If I take my citizenship in a warring state seriously and if I thought as an individual a war was just I’d like to think –I can’t assert without qualification how I would act—I’d be willing to go war for my country.

In going to war I’d like to think I'd obey my orders unless for reasons of sheer conscience I couldn’t. My orders would not be, unless aberrant, to kill and maim the innocent. If they were explicitly aberrant, then that would be an instance for the discrete exercise of conscience in refusing to obey them—an abiding choice that your questions don’t allow for. I’d obey normal orders understanding that it would be possible in the fog of war that they might occasion collateral damage—the maiming or killing of innocent people. So sad to say, but that’s what happens in war and it’s too bad. In a war worth fighting—say policing genocide, to use your concession as an example—there will be in the nature of the case killing and maiming of the innocent.

Further, I’d like to think I’d do something else: if at any point I felt in good faith, deep conscience that I couldn't obey my induction or my subsequent orders, I’d squarely meet the legal consequences of my refusal.

It’s none of my business really. I’m not an American.
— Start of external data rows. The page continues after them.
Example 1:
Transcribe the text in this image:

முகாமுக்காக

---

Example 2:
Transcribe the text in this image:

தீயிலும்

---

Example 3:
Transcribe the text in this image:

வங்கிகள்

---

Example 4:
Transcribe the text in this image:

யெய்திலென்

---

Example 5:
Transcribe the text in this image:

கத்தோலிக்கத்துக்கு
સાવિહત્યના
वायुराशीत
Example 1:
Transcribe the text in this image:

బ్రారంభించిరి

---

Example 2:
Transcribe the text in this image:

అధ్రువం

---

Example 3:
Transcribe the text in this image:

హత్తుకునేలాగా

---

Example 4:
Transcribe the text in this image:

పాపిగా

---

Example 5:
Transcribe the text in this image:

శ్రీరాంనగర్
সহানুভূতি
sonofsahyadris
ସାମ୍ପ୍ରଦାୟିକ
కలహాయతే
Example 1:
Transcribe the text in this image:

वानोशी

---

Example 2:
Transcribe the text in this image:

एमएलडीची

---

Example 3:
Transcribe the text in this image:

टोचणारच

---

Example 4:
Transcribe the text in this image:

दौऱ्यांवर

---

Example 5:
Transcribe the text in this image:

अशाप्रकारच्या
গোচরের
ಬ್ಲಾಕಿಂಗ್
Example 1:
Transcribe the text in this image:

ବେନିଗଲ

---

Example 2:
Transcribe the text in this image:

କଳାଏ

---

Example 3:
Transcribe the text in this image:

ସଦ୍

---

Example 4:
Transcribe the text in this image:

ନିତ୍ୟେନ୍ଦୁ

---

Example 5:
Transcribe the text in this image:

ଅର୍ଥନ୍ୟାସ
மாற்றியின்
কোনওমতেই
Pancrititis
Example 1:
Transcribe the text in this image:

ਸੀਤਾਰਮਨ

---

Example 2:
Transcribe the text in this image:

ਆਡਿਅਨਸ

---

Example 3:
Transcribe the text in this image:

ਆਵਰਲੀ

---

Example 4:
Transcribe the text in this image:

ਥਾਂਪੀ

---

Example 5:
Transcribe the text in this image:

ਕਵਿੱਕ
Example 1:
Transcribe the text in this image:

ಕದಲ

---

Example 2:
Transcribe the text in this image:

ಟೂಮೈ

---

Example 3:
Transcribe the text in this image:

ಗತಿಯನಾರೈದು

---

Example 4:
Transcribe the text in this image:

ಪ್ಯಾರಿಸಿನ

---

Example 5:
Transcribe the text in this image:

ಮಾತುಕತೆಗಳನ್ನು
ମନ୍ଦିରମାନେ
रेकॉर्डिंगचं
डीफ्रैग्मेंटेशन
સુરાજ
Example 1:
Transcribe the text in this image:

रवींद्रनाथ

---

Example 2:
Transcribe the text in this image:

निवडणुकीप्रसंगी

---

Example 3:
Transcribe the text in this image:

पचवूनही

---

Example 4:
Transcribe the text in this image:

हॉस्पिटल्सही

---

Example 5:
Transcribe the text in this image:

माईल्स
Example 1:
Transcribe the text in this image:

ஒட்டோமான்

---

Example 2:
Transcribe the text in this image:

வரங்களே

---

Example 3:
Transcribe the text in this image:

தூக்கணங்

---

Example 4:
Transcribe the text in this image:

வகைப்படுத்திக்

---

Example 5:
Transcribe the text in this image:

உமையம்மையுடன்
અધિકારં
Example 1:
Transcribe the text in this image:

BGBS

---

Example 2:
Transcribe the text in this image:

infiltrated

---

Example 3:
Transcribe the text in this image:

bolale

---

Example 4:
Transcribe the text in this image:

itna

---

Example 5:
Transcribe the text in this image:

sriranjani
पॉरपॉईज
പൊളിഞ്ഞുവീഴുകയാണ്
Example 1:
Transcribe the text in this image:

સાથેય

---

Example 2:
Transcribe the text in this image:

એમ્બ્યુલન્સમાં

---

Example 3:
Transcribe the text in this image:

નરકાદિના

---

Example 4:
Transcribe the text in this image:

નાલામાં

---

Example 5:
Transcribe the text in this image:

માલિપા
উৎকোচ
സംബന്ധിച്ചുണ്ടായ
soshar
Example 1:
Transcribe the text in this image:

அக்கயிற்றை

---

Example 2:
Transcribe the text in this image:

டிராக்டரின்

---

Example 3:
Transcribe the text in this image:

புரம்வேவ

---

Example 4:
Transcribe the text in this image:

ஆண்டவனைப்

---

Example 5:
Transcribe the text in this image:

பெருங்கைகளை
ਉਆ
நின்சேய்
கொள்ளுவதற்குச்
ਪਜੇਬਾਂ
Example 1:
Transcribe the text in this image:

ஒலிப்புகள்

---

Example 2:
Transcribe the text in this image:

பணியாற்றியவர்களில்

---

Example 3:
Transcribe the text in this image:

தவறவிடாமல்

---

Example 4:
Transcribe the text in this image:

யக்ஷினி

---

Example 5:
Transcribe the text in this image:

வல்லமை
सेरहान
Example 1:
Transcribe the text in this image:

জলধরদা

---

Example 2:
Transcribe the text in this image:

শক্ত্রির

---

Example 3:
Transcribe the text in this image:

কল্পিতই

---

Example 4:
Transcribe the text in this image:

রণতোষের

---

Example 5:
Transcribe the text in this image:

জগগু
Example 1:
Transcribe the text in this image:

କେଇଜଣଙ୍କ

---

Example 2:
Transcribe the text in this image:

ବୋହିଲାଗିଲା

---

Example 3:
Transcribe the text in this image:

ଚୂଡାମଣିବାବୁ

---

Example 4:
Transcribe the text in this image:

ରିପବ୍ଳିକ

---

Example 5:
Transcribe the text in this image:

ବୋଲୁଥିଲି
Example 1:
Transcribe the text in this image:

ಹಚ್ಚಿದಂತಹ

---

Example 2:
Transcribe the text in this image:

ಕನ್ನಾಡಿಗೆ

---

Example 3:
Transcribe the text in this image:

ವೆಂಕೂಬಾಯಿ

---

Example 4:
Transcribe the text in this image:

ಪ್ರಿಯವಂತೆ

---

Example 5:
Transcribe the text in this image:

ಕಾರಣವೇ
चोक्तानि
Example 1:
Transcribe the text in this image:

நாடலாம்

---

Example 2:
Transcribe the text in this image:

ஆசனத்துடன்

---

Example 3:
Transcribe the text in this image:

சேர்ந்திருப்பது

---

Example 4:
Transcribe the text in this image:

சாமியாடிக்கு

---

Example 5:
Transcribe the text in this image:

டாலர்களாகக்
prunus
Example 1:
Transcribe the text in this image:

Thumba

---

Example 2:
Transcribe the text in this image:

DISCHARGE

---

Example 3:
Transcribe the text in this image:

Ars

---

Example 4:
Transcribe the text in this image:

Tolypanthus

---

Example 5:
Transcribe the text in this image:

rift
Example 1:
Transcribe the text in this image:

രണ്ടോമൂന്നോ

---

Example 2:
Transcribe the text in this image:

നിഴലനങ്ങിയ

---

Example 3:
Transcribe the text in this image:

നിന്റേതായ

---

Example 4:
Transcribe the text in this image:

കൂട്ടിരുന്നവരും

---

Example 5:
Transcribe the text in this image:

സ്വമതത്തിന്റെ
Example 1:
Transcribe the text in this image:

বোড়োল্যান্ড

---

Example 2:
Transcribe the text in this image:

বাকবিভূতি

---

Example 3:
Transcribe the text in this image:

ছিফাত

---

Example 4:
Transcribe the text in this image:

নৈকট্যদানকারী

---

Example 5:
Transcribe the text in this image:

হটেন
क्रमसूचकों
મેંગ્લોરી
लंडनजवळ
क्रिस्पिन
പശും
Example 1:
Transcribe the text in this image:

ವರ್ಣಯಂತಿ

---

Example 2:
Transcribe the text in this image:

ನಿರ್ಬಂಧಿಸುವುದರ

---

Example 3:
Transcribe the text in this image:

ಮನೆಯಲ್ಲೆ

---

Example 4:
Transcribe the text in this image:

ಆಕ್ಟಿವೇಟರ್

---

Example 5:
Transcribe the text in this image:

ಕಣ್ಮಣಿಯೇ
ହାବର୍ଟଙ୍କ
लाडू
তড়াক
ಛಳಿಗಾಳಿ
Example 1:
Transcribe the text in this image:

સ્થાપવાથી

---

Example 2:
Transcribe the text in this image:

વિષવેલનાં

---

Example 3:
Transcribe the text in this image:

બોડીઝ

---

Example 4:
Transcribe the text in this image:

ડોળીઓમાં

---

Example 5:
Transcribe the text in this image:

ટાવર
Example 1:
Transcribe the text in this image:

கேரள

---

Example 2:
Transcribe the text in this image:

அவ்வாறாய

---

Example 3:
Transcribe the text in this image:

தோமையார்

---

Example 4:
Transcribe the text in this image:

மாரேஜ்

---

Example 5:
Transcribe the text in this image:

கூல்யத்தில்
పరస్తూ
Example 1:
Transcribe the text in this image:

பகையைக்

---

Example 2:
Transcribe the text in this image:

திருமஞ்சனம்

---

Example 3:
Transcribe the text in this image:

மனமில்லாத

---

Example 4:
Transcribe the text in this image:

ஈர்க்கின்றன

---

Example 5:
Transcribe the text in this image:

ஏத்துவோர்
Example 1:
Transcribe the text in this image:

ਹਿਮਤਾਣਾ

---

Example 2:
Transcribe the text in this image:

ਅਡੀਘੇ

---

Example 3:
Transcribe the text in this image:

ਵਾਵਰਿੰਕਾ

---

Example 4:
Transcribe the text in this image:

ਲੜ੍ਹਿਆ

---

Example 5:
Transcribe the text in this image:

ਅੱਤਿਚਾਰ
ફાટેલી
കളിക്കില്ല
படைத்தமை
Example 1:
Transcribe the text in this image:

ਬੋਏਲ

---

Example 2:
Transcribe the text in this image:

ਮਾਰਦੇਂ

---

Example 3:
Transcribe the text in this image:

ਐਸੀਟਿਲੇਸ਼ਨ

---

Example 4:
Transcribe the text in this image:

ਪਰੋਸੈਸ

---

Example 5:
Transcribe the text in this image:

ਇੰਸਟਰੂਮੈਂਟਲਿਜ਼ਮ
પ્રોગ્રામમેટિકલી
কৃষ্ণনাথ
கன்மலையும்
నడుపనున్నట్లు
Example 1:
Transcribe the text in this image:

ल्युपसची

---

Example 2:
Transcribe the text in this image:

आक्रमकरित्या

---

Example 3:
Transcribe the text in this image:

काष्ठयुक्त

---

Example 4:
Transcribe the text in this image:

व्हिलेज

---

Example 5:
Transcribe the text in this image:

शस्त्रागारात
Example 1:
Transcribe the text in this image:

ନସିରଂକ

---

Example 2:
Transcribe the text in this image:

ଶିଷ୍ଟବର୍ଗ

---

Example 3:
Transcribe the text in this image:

But if anyone asked me, I’d say your country should have a draft.

And if I were of draft age and what was put to me was fighting to roll back Saddam Hussein from Kuwait--the first Gulf War, certainly a just one--I’d answer your second question as I have answered your first but as reframed and made sensible and contextual by me.

If your argument is that I should be ready as a 63 year old man--about to turn 64 on November 11th of all days, Armistice Day--to go and fight in a war I think just or else I’m a hypocrite—if that’s your argument—it’s absurd. No one is asking me or would. What attenuated abstraction of an answer would you have me give you?

I’ll call all this a wrap.

I have tried mightily to be sober and respectful in my responses and arguments to you. I have tried not to be dismissive, insulting or remarking of huge, overarching assertions born of incommensurate analysis and argument.

It hasn’t been easy.

One last joke of a note, I can’t resist: A Quaker farmer couldn’t get his mule to move, no matter what. Finally, he looked the mule straight in the eye and said to him . "Mule, you know I’ll never curse you, or strike you; but if you don't start moving right now, I’ll sell you to a Baptist who will!" The mule began trotting very briskly.